Healthways has reaffirmed its revenue guidance for 2011 between $672 million and $710 million. It continues to assume revenues from domestic operations of about $650 million to $680 million. International sales are expected in the range of $22 million to $30 million.

The company also reiterated fiscal 2011 adjusted earnings guidance of 90 cents to $1.08 per share. It continues to forecast net income of 94 cents to $1.04 a share from domestic operations and a loss of 4 cents to an income of 4 cents a share from international ventures.

Healthways is the leader in a strategically critical and rapidly evolving part of the health care services market. The company’s model encourages people to make favorable lifestyle changes that lead to enhanced well-being, reduced healthcare costs, improved performance and economic value for customers. Its fitness program (SilverSneakers) for seniors is available at centers across the U.S. Healthways competes with Express Scrips (ESRX) among others.

Healthways has tie-ups with 80% of U.S. health plans and counts about 38 million lives in its customer base.

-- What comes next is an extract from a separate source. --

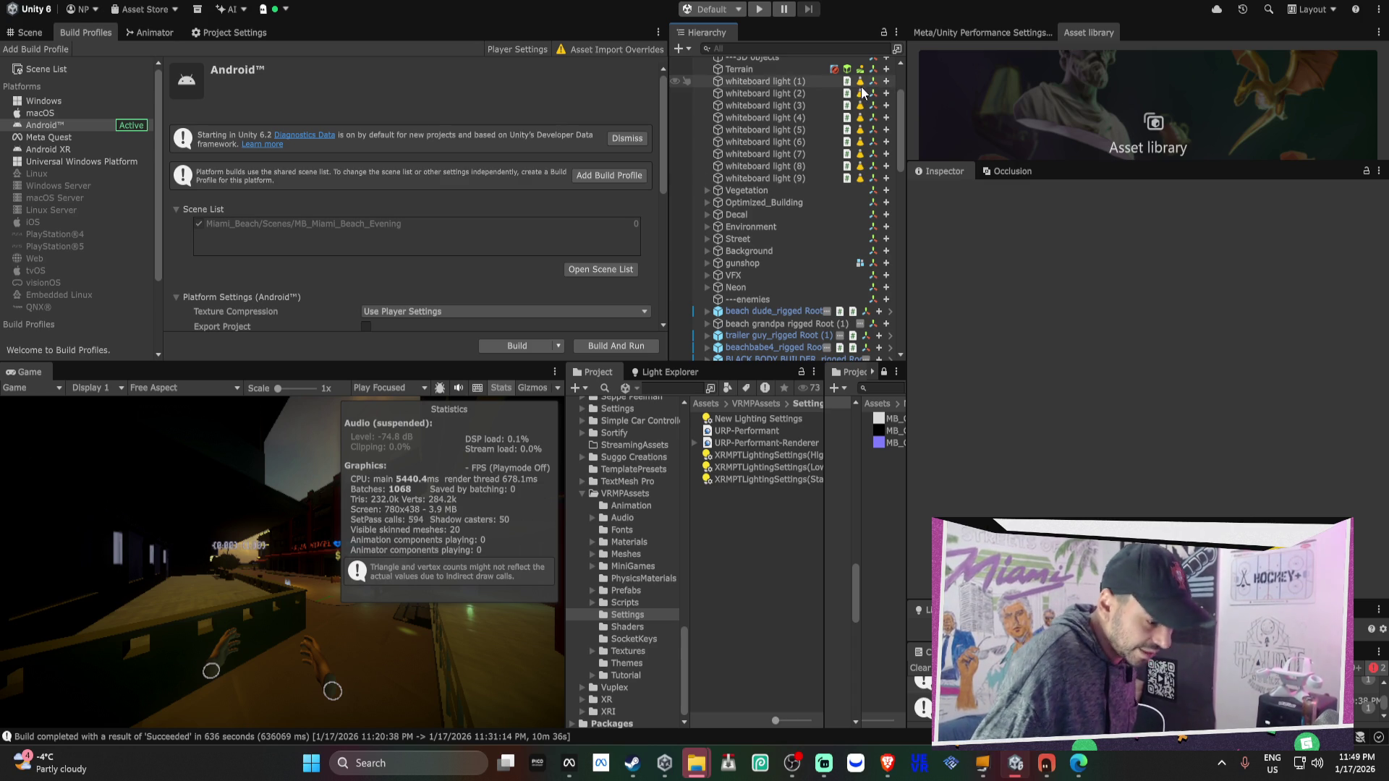
scroll(808, 204, down, 3)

Growth in the U.S. is expected to slow down, and total billable lives may stagnate a bit due to factors such as high unemployment, economic uncertainty and healthcare reform. Also, on the negative side, overseas contracts wins have been few and are limited to Australia, Brazil and France. Cash flow is modest and will be partly utilized to pare debt. We currently have a Neutral rating on the stock.